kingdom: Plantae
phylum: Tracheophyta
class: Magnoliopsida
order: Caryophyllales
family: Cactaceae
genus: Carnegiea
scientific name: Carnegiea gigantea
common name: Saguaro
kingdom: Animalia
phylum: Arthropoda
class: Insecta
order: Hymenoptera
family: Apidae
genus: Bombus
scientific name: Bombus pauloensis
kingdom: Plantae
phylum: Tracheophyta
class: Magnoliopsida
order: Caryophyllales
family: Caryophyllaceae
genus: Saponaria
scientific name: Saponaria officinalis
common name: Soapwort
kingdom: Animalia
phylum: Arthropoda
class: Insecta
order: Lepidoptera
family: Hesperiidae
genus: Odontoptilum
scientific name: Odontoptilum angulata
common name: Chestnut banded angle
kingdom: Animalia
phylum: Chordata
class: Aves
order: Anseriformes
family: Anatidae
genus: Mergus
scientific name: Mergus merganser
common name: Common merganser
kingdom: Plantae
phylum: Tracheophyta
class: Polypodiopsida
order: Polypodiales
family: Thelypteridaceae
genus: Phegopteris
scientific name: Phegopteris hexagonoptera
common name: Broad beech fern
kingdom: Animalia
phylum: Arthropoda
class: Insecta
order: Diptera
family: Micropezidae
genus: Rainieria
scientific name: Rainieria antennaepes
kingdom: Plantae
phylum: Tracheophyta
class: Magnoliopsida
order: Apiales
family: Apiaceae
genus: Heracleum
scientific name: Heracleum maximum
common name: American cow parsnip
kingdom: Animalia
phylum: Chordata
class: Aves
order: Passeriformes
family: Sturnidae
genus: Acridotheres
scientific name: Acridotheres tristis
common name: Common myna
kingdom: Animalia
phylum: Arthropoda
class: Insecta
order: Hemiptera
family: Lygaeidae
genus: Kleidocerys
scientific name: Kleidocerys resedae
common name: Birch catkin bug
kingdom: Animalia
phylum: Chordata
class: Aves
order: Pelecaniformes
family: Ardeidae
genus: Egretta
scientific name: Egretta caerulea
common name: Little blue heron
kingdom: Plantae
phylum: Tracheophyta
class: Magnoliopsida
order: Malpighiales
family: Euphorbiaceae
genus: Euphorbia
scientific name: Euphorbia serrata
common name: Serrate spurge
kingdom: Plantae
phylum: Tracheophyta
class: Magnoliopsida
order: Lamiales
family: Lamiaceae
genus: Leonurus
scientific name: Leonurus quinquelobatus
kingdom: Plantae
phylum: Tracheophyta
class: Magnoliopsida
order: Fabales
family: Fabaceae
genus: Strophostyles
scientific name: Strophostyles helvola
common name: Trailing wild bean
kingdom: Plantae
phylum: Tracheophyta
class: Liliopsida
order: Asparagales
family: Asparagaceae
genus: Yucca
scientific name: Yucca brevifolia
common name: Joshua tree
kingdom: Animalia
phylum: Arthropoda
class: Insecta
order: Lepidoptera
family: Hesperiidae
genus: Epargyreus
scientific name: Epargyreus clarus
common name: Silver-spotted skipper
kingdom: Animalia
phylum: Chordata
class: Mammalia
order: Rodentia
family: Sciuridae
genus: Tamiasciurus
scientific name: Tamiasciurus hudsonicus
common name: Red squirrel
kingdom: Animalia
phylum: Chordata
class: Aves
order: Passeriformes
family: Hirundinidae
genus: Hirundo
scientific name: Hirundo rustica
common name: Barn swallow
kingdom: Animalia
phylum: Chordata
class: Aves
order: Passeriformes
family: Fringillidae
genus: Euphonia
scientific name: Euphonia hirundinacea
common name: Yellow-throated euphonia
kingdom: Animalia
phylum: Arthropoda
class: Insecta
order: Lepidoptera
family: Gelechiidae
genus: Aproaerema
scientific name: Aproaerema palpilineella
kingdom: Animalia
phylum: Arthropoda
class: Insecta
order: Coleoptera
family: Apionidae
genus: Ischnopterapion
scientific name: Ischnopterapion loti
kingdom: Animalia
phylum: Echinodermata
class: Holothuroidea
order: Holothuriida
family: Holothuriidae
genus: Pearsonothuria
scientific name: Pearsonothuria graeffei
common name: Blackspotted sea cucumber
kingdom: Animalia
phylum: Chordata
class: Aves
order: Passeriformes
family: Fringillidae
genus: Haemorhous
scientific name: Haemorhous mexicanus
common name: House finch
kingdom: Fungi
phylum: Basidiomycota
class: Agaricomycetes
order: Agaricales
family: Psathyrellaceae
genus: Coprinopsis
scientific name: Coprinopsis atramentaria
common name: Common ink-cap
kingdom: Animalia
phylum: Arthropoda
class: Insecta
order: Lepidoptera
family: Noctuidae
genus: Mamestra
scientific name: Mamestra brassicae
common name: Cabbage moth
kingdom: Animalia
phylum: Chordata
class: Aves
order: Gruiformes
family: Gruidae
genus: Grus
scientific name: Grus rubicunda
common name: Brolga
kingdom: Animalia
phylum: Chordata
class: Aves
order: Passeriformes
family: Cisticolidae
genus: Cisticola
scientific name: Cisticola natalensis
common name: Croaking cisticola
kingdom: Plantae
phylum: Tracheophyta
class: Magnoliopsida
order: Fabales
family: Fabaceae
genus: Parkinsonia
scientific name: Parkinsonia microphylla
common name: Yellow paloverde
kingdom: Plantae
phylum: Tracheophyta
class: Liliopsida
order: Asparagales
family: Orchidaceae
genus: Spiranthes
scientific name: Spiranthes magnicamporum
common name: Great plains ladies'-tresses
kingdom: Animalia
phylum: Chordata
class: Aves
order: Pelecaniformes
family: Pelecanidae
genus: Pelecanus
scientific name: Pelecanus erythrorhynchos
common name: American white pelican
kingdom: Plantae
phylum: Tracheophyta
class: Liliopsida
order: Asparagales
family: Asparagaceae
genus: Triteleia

--------------------------------------------------

> Problem details: Rename every "scientific name" in the records to "binomial name" and write all the lines out again with nothing else altered.

> Response:
kingdom: Plantae
phylum: Tracheophyta
class: Magnoliopsida
order: Caryophyllales
family: Cactaceae
genus: Carnegiea
binomial name: Carnegiea gigantea
common name: Saguaro
kingdom: Animalia
phylum: Arthropoda
class: Insecta
order: Hymenoptera
family: Apidae
genus: Bombus
binomial name: Bombus pauloensis
kingdom: Plantae
phylum: Tracheophyta
class: Magnoliopsida
order: Caryophyllales
family: Caryophyllaceae
genus: Saponaria
binomial name: Saponaria officinalis
common name: Soapwort
kingdom: Animalia
phylum: Arthropoda
class: Insecta
order: Lepidoptera
family: Hesperiidae
genus: Odontoptilum
binomial name: Odontoptilum angulata
common name: Chestnut banded angle
kingdom: Animalia
phylum: Chordata
class: Aves
order: Anseriformes
family: Anatidae
genus: Mergus
binomial name: Mergus merganser
common name: Common merganser
kingdom: Plantae
phylum: Tracheophyta
class: Polypodiopsida
order: Polypodiales
family: Thelypteridaceae
genus: Phegopteris
binomial name: Phegopteris hexagonoptera
common name: Broad beech fern
kingdom: Animalia
phylum: Arthropoda
class: Insecta
order: Diptera
family: Micropezidae
genus: Rainieria
binomial name: Rainieria antennaepes
kingdom: Plantae
phylum: Tracheophyta
class: Magnoliopsida
order: Apiales
family: Apiaceae
genus: Heracleum
binomial name: Heracleum maximum
common name: American cow parsnip
kingdom: Animalia
phylum: Chordata
class: Aves
order: Passeriformes
family: Sturnidae
genus: Acridotheres
binomial name: Acridotheres tristis
common name: Common myna
kingdom: Animalia
phylum: Arthropoda
class: Insecta
order: Hemiptera
family: Lygaeidae
genus: Kleidocerys
binomial name: Kleidocerys resedae
common name: Birch catkin bug
kingdom: Animalia
phylum: Chordata
class: Aves
order: Pelecaniformes
family: Ardeidae
genus: Egretta
binomial name: Egretta caerulea
common name: Little blue heron
kingdom: Plantae
phylum: Tracheophyta
class: Magnoliopsida
order: Malpighiales
family: Euphorbiaceae
genus: Euphorbia
binomial name: Euphorbia serrata
common name: Serrate spurge
kingdom: Plantae
phylum: Tracheophyta
class: Magnoliopsida
order: Lamiales
family: Lamiaceae
genus: Leonurus
binomial name: Leonurus quinquelobatus
kingdom: Plantae
phylum: Tracheophyta
class: Magnoliopsida
order: Fabales
family: Fabaceae
genus: Strophostyles
binomial name: Strophostyles helvola
common name: Trailing wild bean
kingdom: Plantae
phylum: Tracheophyta
class: Liliopsida
order: Asparagales
family: Asparagaceae
genus: Yucca
binomial name: Yucca brevifolia
common name: Joshua tree
kingdom: Animalia
phylum: Arthropoda
class: Insecta
order: Lepidoptera
family: Hesperiidae
genus: Epargyreus
binomial name: Epargyreus clarus
common name: Silver-spotted skipper
kingdom: Animalia
phylum: Chordata
class: Mammalia
order: Rodentia
family: Sciuridae
genus: Tamiasciurus
binomial name: Tamiasciurus hudsonicus
common name: Red squirrel
kingdom: Animalia
phylum: Chordata
class: Aves
order: Passeriformes
family: Hirundinidae
genus: Hirundo
binomial name: Hirundo rustica
common name: Barn swallow
kingdom: Animalia
phylum: Chordata
class: Aves
order: Passeriformes
family: Fringillidae
genus: Euphonia
binomial name: Euphonia hirundinacea
common name: Yellow-throated euphonia
kingdom: Animalia
phylum: Arthropoda
class: Insecta
order: Lepidoptera
family: Gelechiidae
genus: Aproaerema
binomial name: Aproaerema palpilineella
kingdom: Animalia
phylum: Arthropoda
class: Insecta
order: Coleoptera
family: Apionidae
genus: Ischnopterapion
binomial name: Ischnopterapion loti
kingdom: Animalia
phylum: Echinodermata
class: Holothuroidea
order: Holothuriida
family: Holothuriidae
genus: Pearsonothuria
binomial name: Pearsonothuria graeffei
common name: Blackspotted sea cucumber
kingdom: Animalia
phylum: Chordata
class: Aves
order: Passeriformes
family: Fringillidae
genus: Haemorhous
binomial name: Haemorhous mexicanus
common name: House finch
kingdom: Fungi
phylum: Basidiomycota
class: Agaricomycetes
order: Agaricales
family: Psathyrellaceae
genus: Coprinopsis
binomial name: Coprinopsis atramentaria
common name: Common ink-cap
kingdom: Animalia
phylum: Arthropoda
class: Insecta
order: Lepidoptera
family: Noctuidae
genus: Mamestra
binomial name: Mamestra brassicae
common name: Cabbage moth
kingdom: Animalia
phylum: Chordata
class: Aves
order: Gruiformes
family: Gruidae
genus: Grus
binomial name: Grus rubicunda
common name: Brolga
kingdom: Animalia
phylum: Chordata
class: Aves
order: Passeriformes
family: Cisticolidae
genus: Cisticola
binomial name: Cisticola natalensis
common name: Croaking cisticola
kingdom: Plantae
phylum: Tracheophyta
class: Magnoliopsida
order: Fabales
family: Fabaceae
genus: Parkinsonia
binomial name: Parkinsonia microphylla
common name: Yellow paloverde
kingdom: Plantae
phylum: Tracheophyta
class: Liliopsida
order: Asparagales
family: Orchidaceae
genus: Spiranthes
binomial name: Spiranthes magnicamporum
common name: Great plains ladies'-tresses
kingdom: Animalia
phylum: Chordata
class: Aves
order: Pelecaniformes
family: Pelecanidae
genus: Pelecanus
binomial name: Pelecanus erythrorhynchos
common name: American white pelican
kingdom: Plantae
phylum: Tracheophyta
class: Liliopsida
order: Asparagales
family: Asparagaceae
genus: Triteleia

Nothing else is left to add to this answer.